Inquiring Cause Marketers Want to Know, What Works on Kickstarter?

The growth of Crowdfunding in the United States seems likely to continue and, I suspect, it to be further cemented as a vital tool for cause marketers. Ethan Mollick, at the Wharton School, has a taken a first crack at some early learning about what works in crowdfunding that has application for both cause marketers and entrepreneurs.

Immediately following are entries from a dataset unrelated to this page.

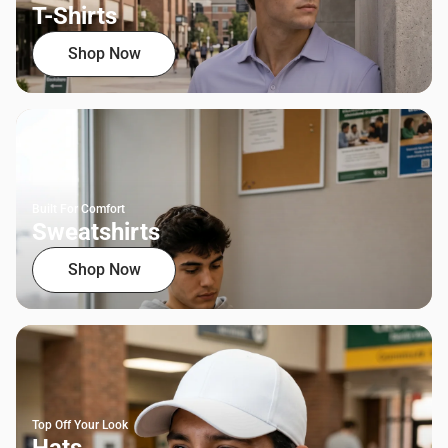
T-Shirts
Shop Now
Built For Comfort
Sweatshirts
Shop Now
Top Off Your Look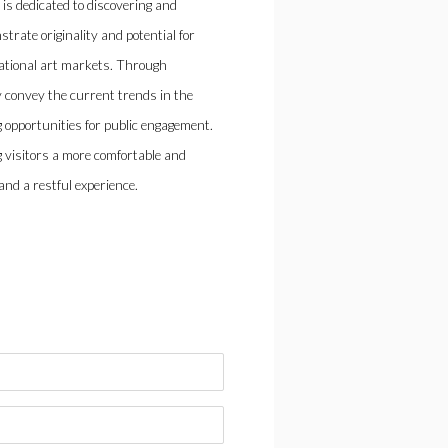
 is dedicated to discovering and
rate originality and potential for
national art markets. Through
ly convey the current trends in the
 opportunities for public engagement.
 visitors a more comfortable and
nd a restful experience.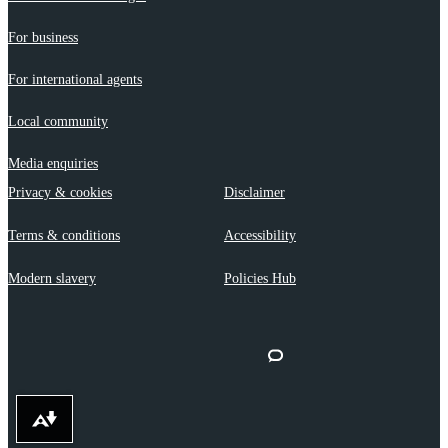
For business
For international agents
Local community
Media enquiries
Privacy & cookies
Disclaimer
Terms & conditions
Accessibility
Modern slavery
Policies Hub
Download alternative formats ...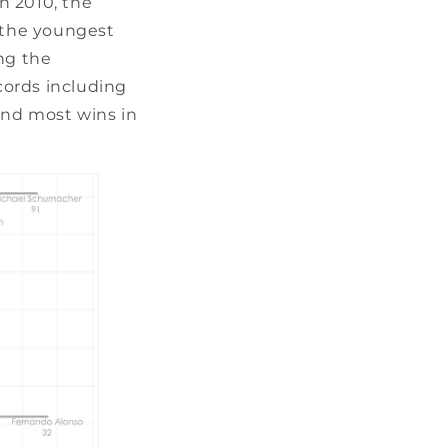
In 2010, the
r the youngest
ng the
ecords including
and most wins in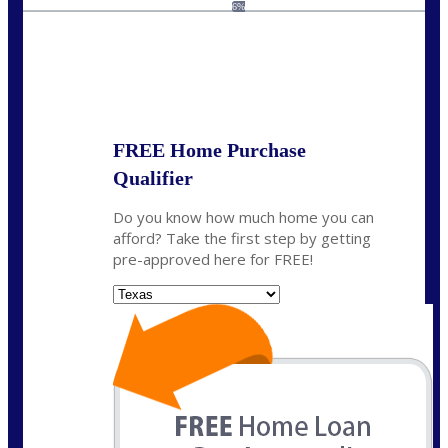
kyle@mylendingnetwork.com
6%
State
*
FREE Home Purchase
Qualifier
Do you know how much home you can
afford? Take the first step by getting
pre-approved here for FREE!
State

Mollick used Kickstarter as his dataset, with its 48,500+ projects and $237+ million in combined funding

Here’s what Mollick’s analysis shows:
  1. Because the greater the size of the founder’s social network the more likely the project is to be funded, it pays to be popular… especially on Facebook.
  2. Polished pitches are the most likely to be funded. Relatively few succeed without a video, for instance.
  3. There seems to be a geo-cultural component to successful pitches. Films are more likely to be funded in Hollywood, while music projects are more likely to be funded in Nashville.  
  4. Sixty-day Kickstarters are less likely to be funded (29 percent) than 30-day pitches (35 percent).
  5. Being highlighted on the Kickstarter website is like being kissed by the success angel; 89 percent get funded vs. only 30 percent of those that weren’t thus featured.
  6. Cities with more ‘creatives’ tend to fund more projects than those with fewer creative individuals.